For the Church, evangelizing means bringing the Good News into all the strata of humanity, and through its influence transforming humanity from within and making it new: "Now I am making the whole of creation new." But there is no new humanity if there are not first of all new persons renewed by Baptism and by lives lived according to the Gospel. The purpose of evangelization is therefore precisely this interior change, and if it had to be expressed in one sentence the best way of stating it would be to say that the Church evangelizes when she seeks to convert, solely through the divine power of the message she proclaims, both the personal and collective consciences of people, the activities in which they engage, and the lives and concrete milieu which are theirs.
Strata of humanity which are transformed: for the Church it is a question not only of preaching the Gospel in ever wider geographic areas or to ever greater numbers of people, but also of affecting and as it were upsetting, through the power of the Gospel, mankind's criteria of judgement, determining values, points of interest, lines of thought, sources of inspiration and models of life, which are in contrast with the Word of God and the plan of salvation.
All this could he expressed in the following words: what matters is to evangelize man's culture and cultures (not in a purely decorative way, as it were, by applying a thin veneer, but in a vital way, in depth and right to their very roots), in the wide and rich sense which these terms have in Gaudium et spes, always taking the person as one's starting-point and always coming back to the relationships of people among themselves and with God.
Evangelization, as we have said, is a complex process made up of varied elements: the renewal of humanity, witness, explicit proclamation, inner adherence, entry into the community, acceptance of signs, apostolic initiative. These elements may appear to be contradictory, indeed mutually exclusive. In fact they are complementary and mutually enriching. Each one must always be seen in relationship with the others. The value of the last Synod was to have constantly invited us to relate these elements rather than to place them in opposition one to the other, in order to reach a full understanding of the Church's evangelizing activity.

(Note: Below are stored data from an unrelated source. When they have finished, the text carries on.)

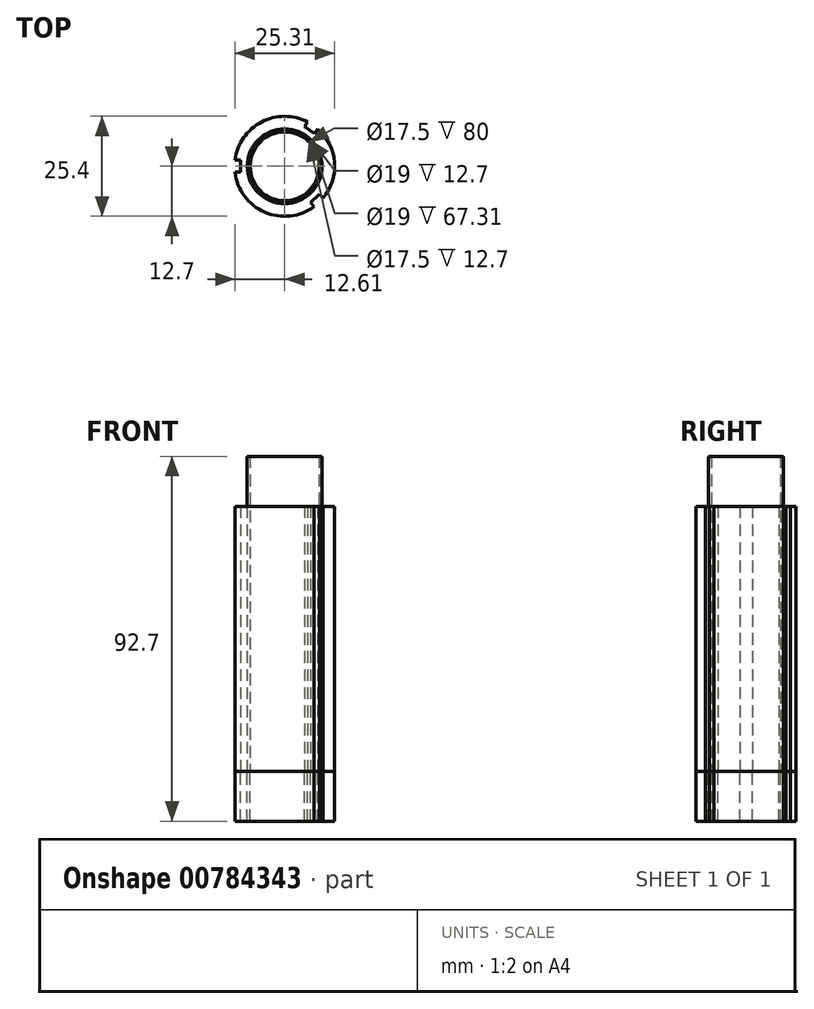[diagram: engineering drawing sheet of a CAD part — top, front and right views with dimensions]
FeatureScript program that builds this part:
annotation { "Feature Type Name" : "Feature", "Feature Type Description" : "" }
export const myFeature = defineFeature(function(context is Context, id is Id, definition is map)
    precondition{}
    {
        {
            var Q0;
            Q0=qCreatedBy(makeId("Top.planeOp"),FACE);
            var sketch = newSketch(context, id + "F0", { "sketchPlane" : qUnion([Q0])});
            skCircle(sketch, "E0", {"center": v(0, 0) * mm, "radius": 9.5 * mm});
            skArc(sketch, "E1", {"start": v(9.76, -8.13) * mm, "mid": v(12.66, 0.97) * mm, "end": v(8.42, 9.51) * mm});
            skLineSegment(sketch, "E2", {"start": v(-12.6, 1.6) * mm, "end": v(-11.21, 1.6) * mm});
            skLineSegment(sketch, "E3", {"start": v(-11.21, 1.6) * mm, "end": v(-11.21, -1.5) * mm});
            skLineSegment(sketch, "E4", {"start": v(-11.21, -1.5) * mm, "end": v(-12.61, -1.5) * mm});
            skLineSegment(sketch, "E5", {"start": v(5.86, 11.27) * mm, "end": v(5.07, 10.12) * mm});
            skLineSegment(sketch, "E6", {"start": v(5.07, 10.12) * mm, "end": v(7.62, 8.36) * mm});
            skLineSegment(sketch, "E7", {"start": v(7.62, 8.36) * mm, "end": v(8.42, 9.51) * mm});
            skLineSegment(sketch, "E8", {"start": v(7.5, -10.25) * mm, "end": v(6.54, -9.23) * mm});
            skLineSegment(sketch, "E9", {"start": v(6.54, -9.23) * mm, "end": v(8.8, -7.1) * mm});
            skLineSegment(sketch, "E10", {"start": v(8.8, -7.1) * mm, "end": v(9.76, -8.13) * mm});
            skArc(sketch, "E11.trimOffspring", {"start": v(5.86, 11.27) * mm, "mid": v(-5.89, 11.25) * mm, "end": v(-12.6, 1.6) * mm});
            skArc(sketch, "E12.trimOffspring", {"start": v(-12.61, -1.5) * mm, "mid": v(-5.06, -11.65) * mm, "end": v(7.5, -10.25) * mm});
            skSolve(sketch);
        }
        {
            var Q0;
            Q0=makeQuery(id+"F0.imprint","IMPRINT",FACE,{"disambiguationData":[TD([[makeQuery(id+"F0.imprint","IMPRINT",EDGE,{"derivedFrom":sQuery(id+"F0.wireOp",EDGE,"E0")}),-1.0]])]});
            extrude(context, id + "F1", {"entities" : qUnion([Q0]), "depth" : 67.3 * mm, "offsetDistance" : 25.4 * mm});
        }
        {
            var Q0;
            Q0=qCreatedBy(makeId("Top.planeOp"),FACE);
            var sketch = newSketch(context, id + "F2", { "sketchPlane" : qUnion([Q0])});
            skCircle(sketch, "E13", {"center": v(0, 0) * mm, "radius": 8.75 * mm});
            skCircle(sketch, "E14", {"center": v(0, 0) * mm, "radius": 9.5 * mm});
            skSolve(sketch);
        }
        {
            var Q0;
            Q0=makeQuery(id+"F2.imprint","IMPRINT",FACE,{"disambiguationData":[TD([[makeQuery(id+"F2.imprint","IMPRINT",EDGE,{"derivedFrom":sQuery(id+"F2.wireOp",EDGE,"E13")}),-1.0]])]});
            extrude(context, id + "F3", {"entities" : qUnion([Q0]), "depth" : 80 * mm, "offsetDistance" : 25.4 * mm});
        }
        {
            var Q0;
            Q0=makeQuery(id+"F3.opExtrude","CAP_FACE",FACE,{"disambiguationData":[OSD([sQuery(id+"F2.wireOp",EDGE,"E13"),sQuery(id+"F2.wireOp",EDGE,"E14")])],"isStart":true});
            var Q1;
            Q1=makeQuery(id+"F1.opExtrude","CAP_FACE",FACE,{"disambiguationData":[OSD([sQuery(id+"F0.wireOp",EDGE,"E0"),sQuery(id+"F0.wireOp",EDGE,"E1"),sQuery(id+"F0.wireOp",EDGE,"E2"),sQuery(id+"F0.wireOp",EDGE,"E3"),sQuery(id+"F0.wireOp",EDGE,"E4"),sQuery(id+"F0.wireOp",EDGE,"E5"),sQuery(id+"F0.wireOp",EDGE,"E6"),sQuery(id+"F0.wireOp",EDGE,"E7"),sQuery(id+"F0.wireOp",EDGE,"E8"),sQuery(id+"F0.wireOp",EDGE,"E9"),sQuery(id+"F0.wireOp",EDGE,"E10"),sQuery(id+"F0.wireOp",EDGE,"E11.trimOffspring"),sQuery(id+"F0.wireOp",EDGE,"E12.trimOffspring")])],"isStart":true});
            extrude(context, id + "F4", {"entities" : qUnion([Q0, Q1]), "depth" : 12.7 * mm, "offsetDistance" : 25.4 * mm});
        }
    });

Consequently evangelization cannot but include the prophetic proclamation of a hereafter, man's profound and definitive calling, in both continuity and discontinuity with the present situation: beyond time and history, beyond the transient reality of this world, and beyond the things of this world, of which a hidden dimension will one day be revealed -- beyond man himself, whose true destiny is not restricted to his temporal aspect but will be revealed in the future life. (Evangelii Nuntiandi, 1975).

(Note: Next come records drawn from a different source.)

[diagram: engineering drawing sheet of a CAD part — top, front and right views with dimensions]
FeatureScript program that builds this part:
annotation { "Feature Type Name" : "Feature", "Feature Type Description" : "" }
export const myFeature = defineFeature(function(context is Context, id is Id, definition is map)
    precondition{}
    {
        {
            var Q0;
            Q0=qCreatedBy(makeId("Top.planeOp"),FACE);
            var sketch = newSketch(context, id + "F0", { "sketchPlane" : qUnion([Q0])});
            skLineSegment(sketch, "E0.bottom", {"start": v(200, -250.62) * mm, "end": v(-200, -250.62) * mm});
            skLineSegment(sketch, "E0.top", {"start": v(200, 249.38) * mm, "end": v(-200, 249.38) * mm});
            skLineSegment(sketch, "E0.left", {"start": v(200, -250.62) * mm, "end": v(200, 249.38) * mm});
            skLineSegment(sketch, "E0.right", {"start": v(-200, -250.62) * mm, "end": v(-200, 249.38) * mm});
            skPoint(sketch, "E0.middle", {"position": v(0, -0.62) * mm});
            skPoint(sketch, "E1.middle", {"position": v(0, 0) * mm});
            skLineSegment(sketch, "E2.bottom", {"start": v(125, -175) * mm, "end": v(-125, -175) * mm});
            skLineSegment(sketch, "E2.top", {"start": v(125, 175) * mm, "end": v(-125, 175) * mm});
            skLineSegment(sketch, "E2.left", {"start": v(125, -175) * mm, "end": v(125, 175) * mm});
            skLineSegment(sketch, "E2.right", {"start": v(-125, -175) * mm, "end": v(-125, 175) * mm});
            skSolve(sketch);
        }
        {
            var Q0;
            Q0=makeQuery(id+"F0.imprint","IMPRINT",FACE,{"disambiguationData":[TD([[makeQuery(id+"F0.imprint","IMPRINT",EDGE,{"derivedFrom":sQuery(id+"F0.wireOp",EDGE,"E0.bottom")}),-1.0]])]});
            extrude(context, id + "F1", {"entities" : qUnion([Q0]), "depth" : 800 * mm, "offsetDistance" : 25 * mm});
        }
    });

Conservative Christian evangelicals believe that they will rise to meet Christ in the skies in a process of rapture as the end of world tribulations commence. This provides the ultimate incentive for completion of what is known as as the Great Commission. This is the process of preaching the gospel to the whole world. Born-again Christian believers have been struggling to complete this mission since the late 19th century. This completion tends to be linked to the end of centuries, whether 1900 or 2000, although evangelical leaders are careful not to commit themselves to precise dates.
Making the gospel available to everyone in the world may not be quite the same thing as fulfilling the Great Commission, but it does bring the end of the present times closer.